▶ **TASK TO CARRY OUT**
Copy all data exactly. Skip pictures.

[Keypoint text descriptions]
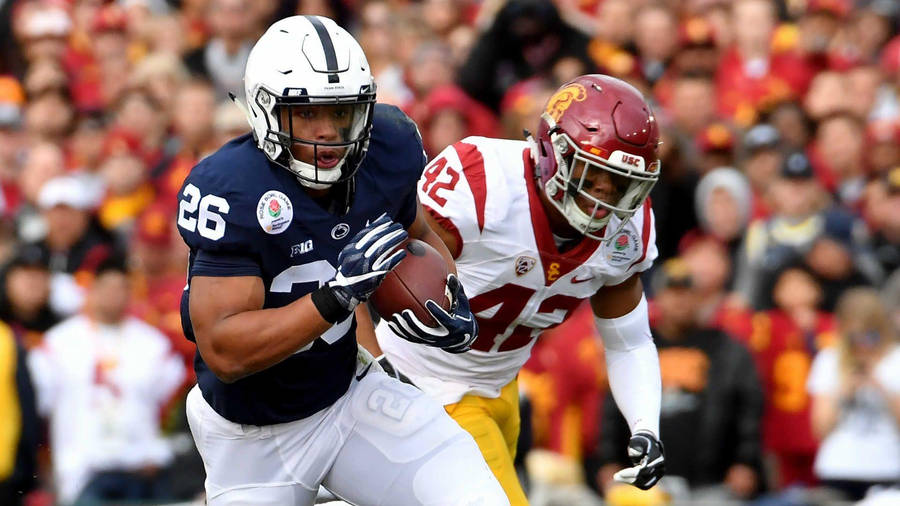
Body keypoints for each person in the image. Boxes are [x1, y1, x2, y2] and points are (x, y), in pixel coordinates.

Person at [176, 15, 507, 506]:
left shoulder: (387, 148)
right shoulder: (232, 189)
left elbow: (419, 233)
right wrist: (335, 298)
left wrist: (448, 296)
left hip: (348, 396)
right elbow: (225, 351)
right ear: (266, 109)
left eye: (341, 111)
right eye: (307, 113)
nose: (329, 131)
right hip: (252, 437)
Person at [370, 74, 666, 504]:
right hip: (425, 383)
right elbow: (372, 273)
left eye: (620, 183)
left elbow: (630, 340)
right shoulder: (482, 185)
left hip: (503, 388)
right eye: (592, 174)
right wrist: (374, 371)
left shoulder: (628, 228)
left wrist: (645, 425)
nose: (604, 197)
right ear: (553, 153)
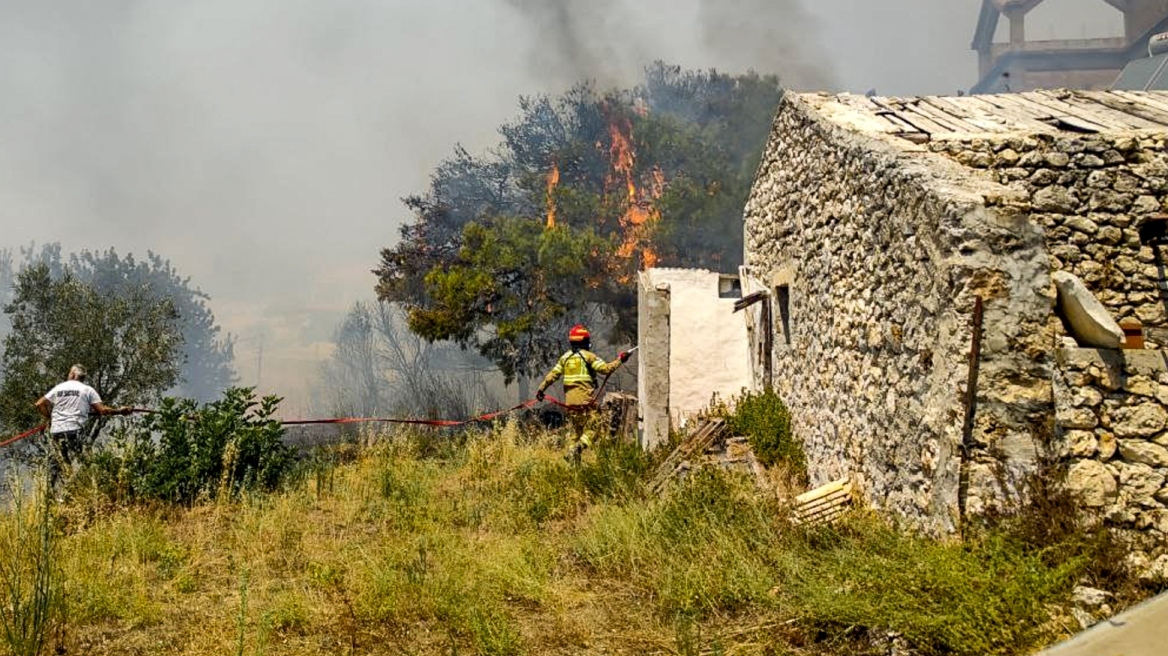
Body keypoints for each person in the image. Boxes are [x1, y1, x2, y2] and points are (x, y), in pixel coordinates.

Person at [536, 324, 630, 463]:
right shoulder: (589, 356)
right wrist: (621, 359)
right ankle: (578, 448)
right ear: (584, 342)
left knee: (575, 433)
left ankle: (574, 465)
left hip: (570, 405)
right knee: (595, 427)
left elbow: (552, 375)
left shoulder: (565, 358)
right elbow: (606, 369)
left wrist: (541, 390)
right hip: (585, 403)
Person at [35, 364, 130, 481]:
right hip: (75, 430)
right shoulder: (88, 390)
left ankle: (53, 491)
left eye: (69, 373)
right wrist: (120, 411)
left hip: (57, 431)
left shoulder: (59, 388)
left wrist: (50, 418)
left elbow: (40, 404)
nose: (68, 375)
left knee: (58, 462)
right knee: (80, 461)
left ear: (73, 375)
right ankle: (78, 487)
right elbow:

▶ **EXERCISE RESULT**
Body keypoints for each person in the image. Boxes are [x1, y1, x2, y2] and points are (x, y), in pixel coordinates.

Person at [176, 15, 507, 506]:
left shoulder: (387, 148)
right shoulder: (232, 189)
left elbow: (419, 233)
right wrist: (335, 298)
left wrist: (448, 296)
left hip: (348, 396)
right elbow: (225, 351)
right ear: (266, 109)
left eye: (341, 111)
right eye: (307, 113)
nose: (329, 131)
right hip: (252, 437)
Person at [370, 74, 666, 504]:
right hip: (425, 383)
right elbow: (372, 273)
left eye: (620, 183)
left elbow: (630, 340)
right shoulder: (482, 185)
left hip: (503, 388)
right eye: (592, 174)
right wrist: (374, 371)
left shoulder: (628, 228)
left wrist: (645, 425)
nose: (604, 197)
right ear: (553, 153)
Body keypoints for each person in the image. Boxes are [x1, y1, x2, y2] and points are (x, y), in pixel coordinates.

Person at [536, 324, 630, 463]:
right shoulder: (589, 356)
right wrist: (621, 359)
right ankle: (578, 448)
right ear: (584, 342)
left knee: (575, 433)
left ankle: (574, 465)
left hip: (570, 405)
right knee: (595, 427)
left elbow: (552, 375)
left shoulder: (565, 358)
right elbow: (606, 369)
left wrist: (541, 390)
right hip: (585, 403)
Person at [35, 364, 130, 481]:
right hip: (75, 430)
right shoulder: (88, 390)
left ankle: (53, 491)
left eye: (69, 373)
right wrist: (120, 411)
left hip: (57, 431)
left shoulder: (59, 388)
left wrist: (50, 418)
left elbow: (40, 404)
nose: (68, 375)
left knee: (58, 462)
right knee: (80, 461)
left ear: (73, 375)
right ankle: (78, 487)
right elbow:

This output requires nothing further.